Note, that it’s important to set yaxis_autorange='reversed', because otherwise your matrix isn’t lower triangular. (this setting is equivalent with numpy.flipud(corr))

import numpy as np
import plotly.graph_objects as go
import plotly.io as pio
pio.templates.default = "none"


N = 15
corr = [[-0.3+ 1.15 * np.random.random() if i>j else None for j in range(N)] for i in range (N)]

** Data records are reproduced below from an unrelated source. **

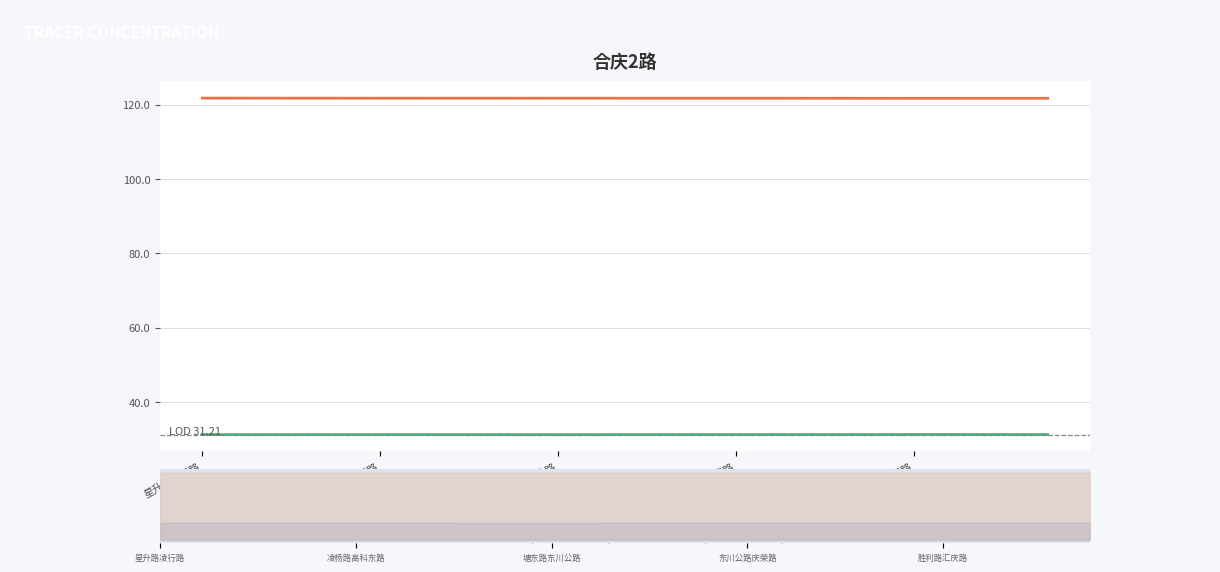

Which has a higher value, 星升路凌行路 or 9?

星升路凌行路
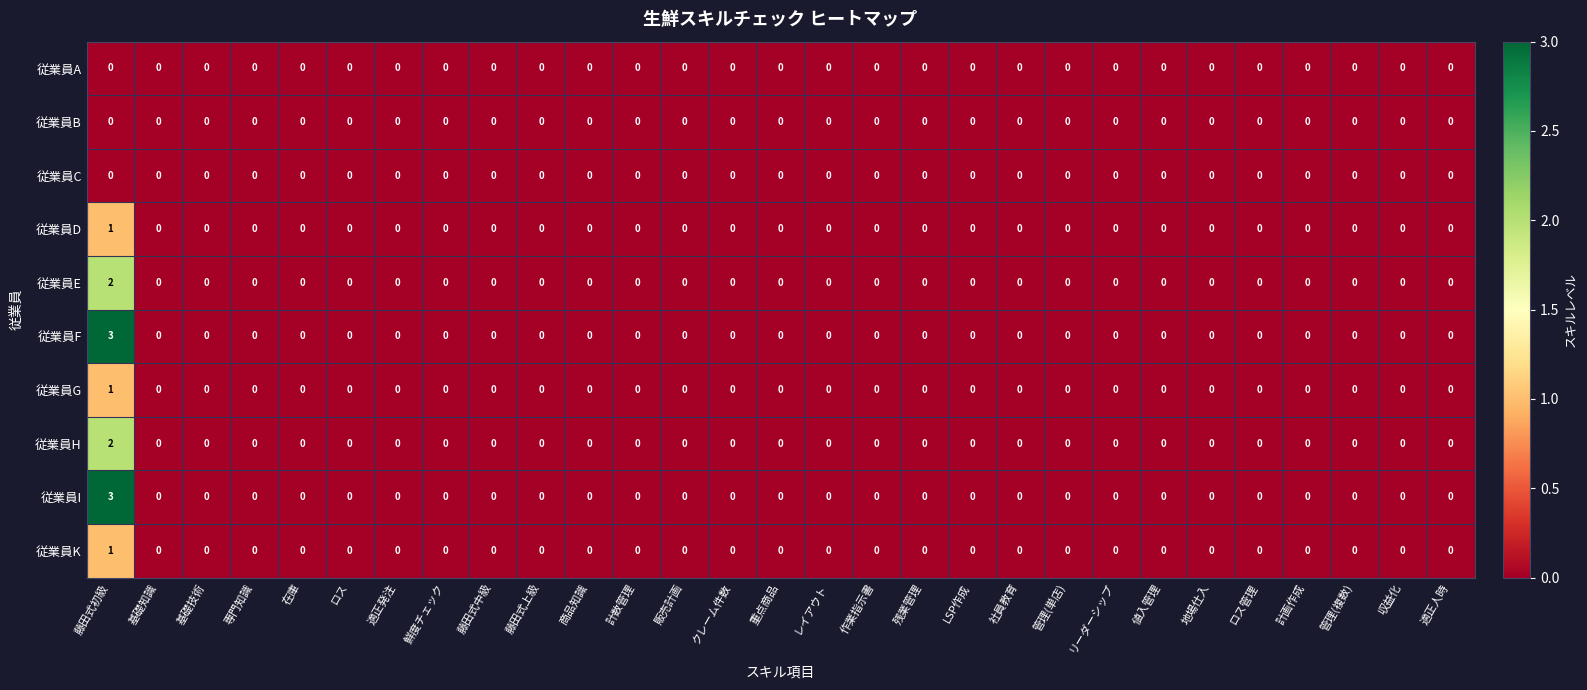

How many 従業員G values are between 0 and 1?

29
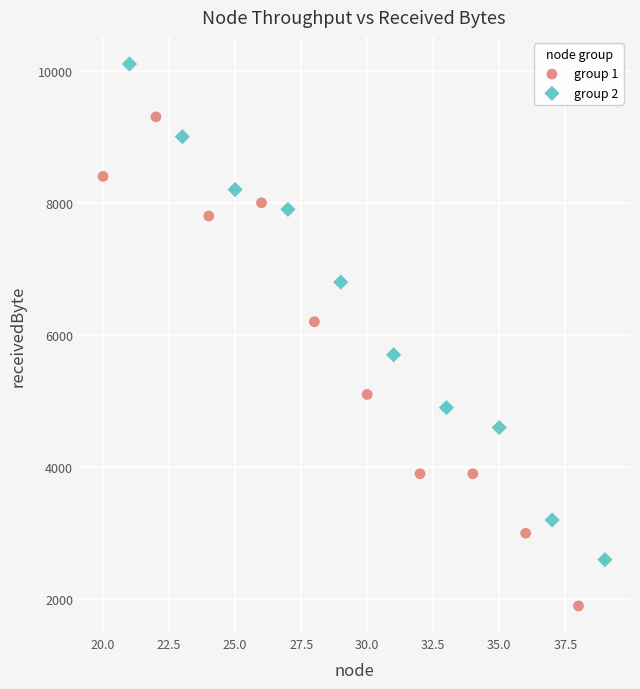

Which series reaches the minimum Y coordinate?

group 1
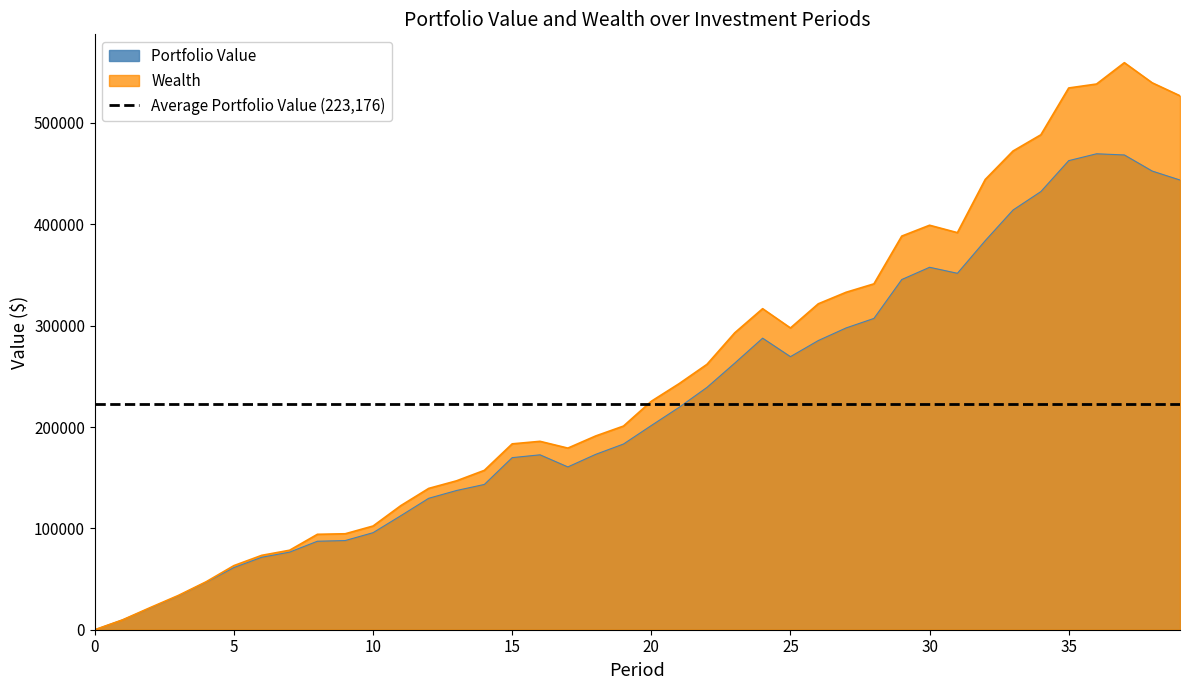

The value of Wealth at 8 is 94143.8. True or false?

True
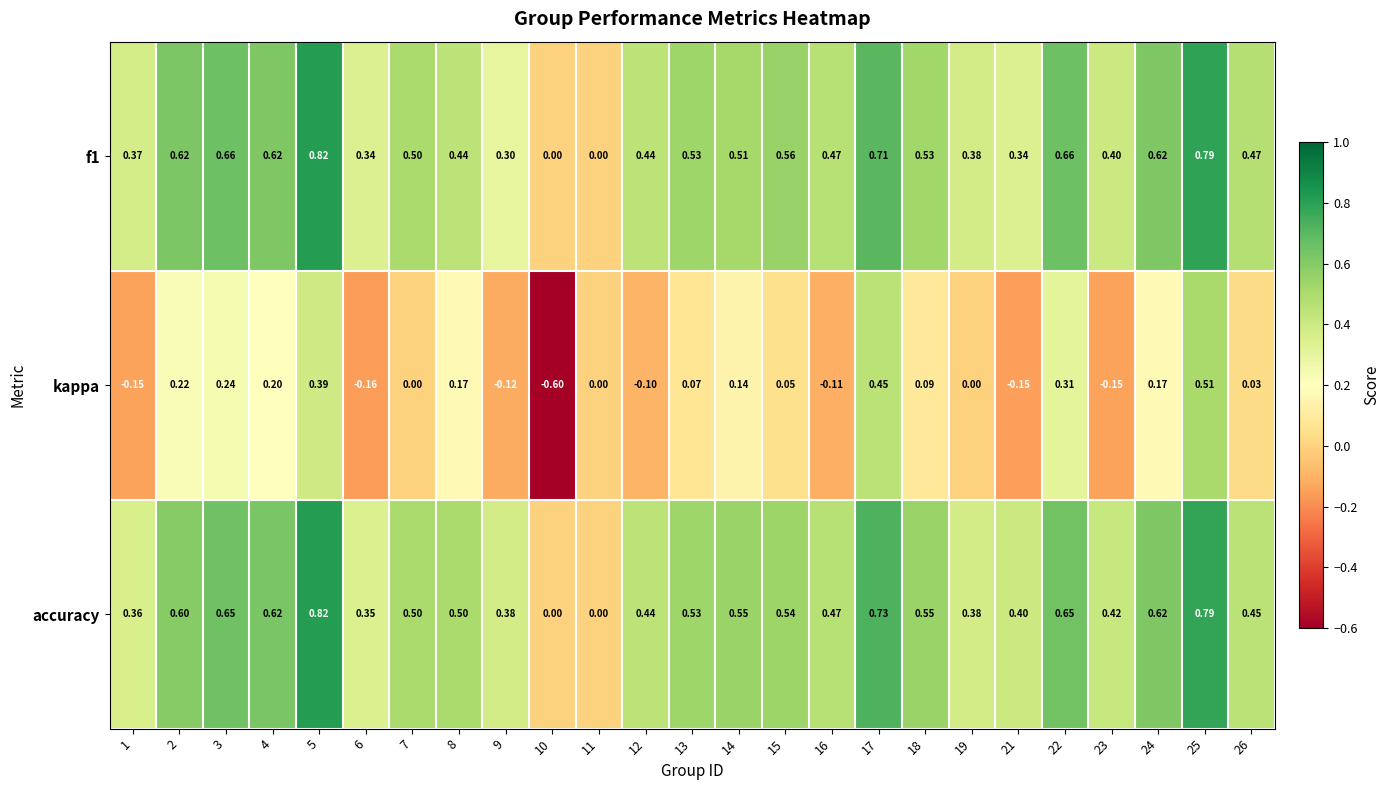

Is the value of f1 at 1 greater than the value of kappa at 11?

Yes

labels = 'ABCDEFGHIJKLMNO' 
X = [labels[k] for k in range(N)]
hovertext = [[f'corr({X[i]}, {X[j]})= {corr[i][j]:.2f}' if i>j else '' for j in range(N)] for i in range(N)]
sns_colorscale = [[0.0, '#3f7f93'], #cmap = sns.diverging_palette(220, 10, as_cmap = True)
 [0.071, '#5890a1'],
 [0.143, '#72a1b0'],
 [0.214, '#8cb3bf'],
 [0.286, '#a7c5cf'],
 [0.357, '#c0d6dd'],
 [0.429, '#dae8ec'],
 [0.5, '#f2f2f2'],
 [0.571, '#f7d7d9'],
 [0.643, '#f2bcc0'],
 [0.714, '#eda3a9'],
 [0.786, '#e8888f'],
 [0.857, '#e36e76'],
 [0.929, '#de535e'],
 [1.0, '#d93a46']]

heat = go.Heatmap(z=corr,
                  x=X,
                  y=X,
                  xgap=1, ygap=1,
                  colorscale=sns_colorscale,
                  colorbar_thickness=20,
                  colorbar_ticklen=3,
                  hovertext =hovertext,
                  hoverinfo='text'
                   )


title = 'Correlation Matrix'               

layout = go.Layout(title_text=title, title_x=0.5, 
                   width=600, height=600,
                   xaxis_showgrid=False,
                   yaxis_showgrid=False,
                   yaxis_autorange='reversed')
   
fig=go.Figure(data=[heat], layout=layout)        
fig.show() 

2 Likes

First, thanks so very much for the prompt reply.
and even more so for the great solution …
based on your example i used the following to prepare the pd correlation ouput:

mask = np.zeros_like(corr, dtype = np.bool) #probably could do this on df… to check
mask[np.triu_indices_from(mask)] = True
corr1=corr.mask(mask)

Then plot:
X = corr1.columns.values
sns_colorscale = [[0.0, ‘#3f7f93’],
[0.071, ‘#5890a1’],
[0.143, ‘#72a1b0’],
[0.214, ‘#8cb3bf’],
[0.286, ‘#a7c5cf’],
[0.357, ‘#c0d6dd’],
[0.429, ‘#dae8ec’],
[0.5, ‘#f2f2f2’],
[0.571, ‘#f7d7d9’],
[0.643, ‘#f2bcc0’],
[0.714, ‘#eda3a9’],
[0.786, ‘#e8888f’],
[0.857, ‘#e36e76’],
[0.929, ‘#de535e’],
[1.0, ‘#d93a46’]]
heat = go.Heatmap(z=corr1,
x=X, #check direct df column use
y=X, #check direct df row/index use
xgap=1, ygap=1,
colorscale=sns_colorscale, #“Magma”
colorbar_thickness=20,
colorbar_ticklen=3,
zmid=0 #added

hovertext =hovertext,

hoverinfo=‘text’

               )

title = ‘Correlation Matrix’

layout = go.Layout(title_text=title, title_x=0.5,
width=800, height=800,
xaxis_showgrid=False,
yaxis_showgrid=False,
yaxis_autorange=‘reversed’)

fig=go.Figure(data=[heat], layout=layout)
fig.show()

producing desired output:

one additional quick question…
what are these lines for? :
import plotly.io as pio
pio.templates.default = “none”

again many thanks
Rom
P.S.
really enjoying exploring how to use plotly

@romal Plotly has a few layout templates. The default one has a gray background with white grid lines. Just comment the two lines you mentioned, to see the resulting plot in this case.
I disabled the default template to get a plot like that in your image.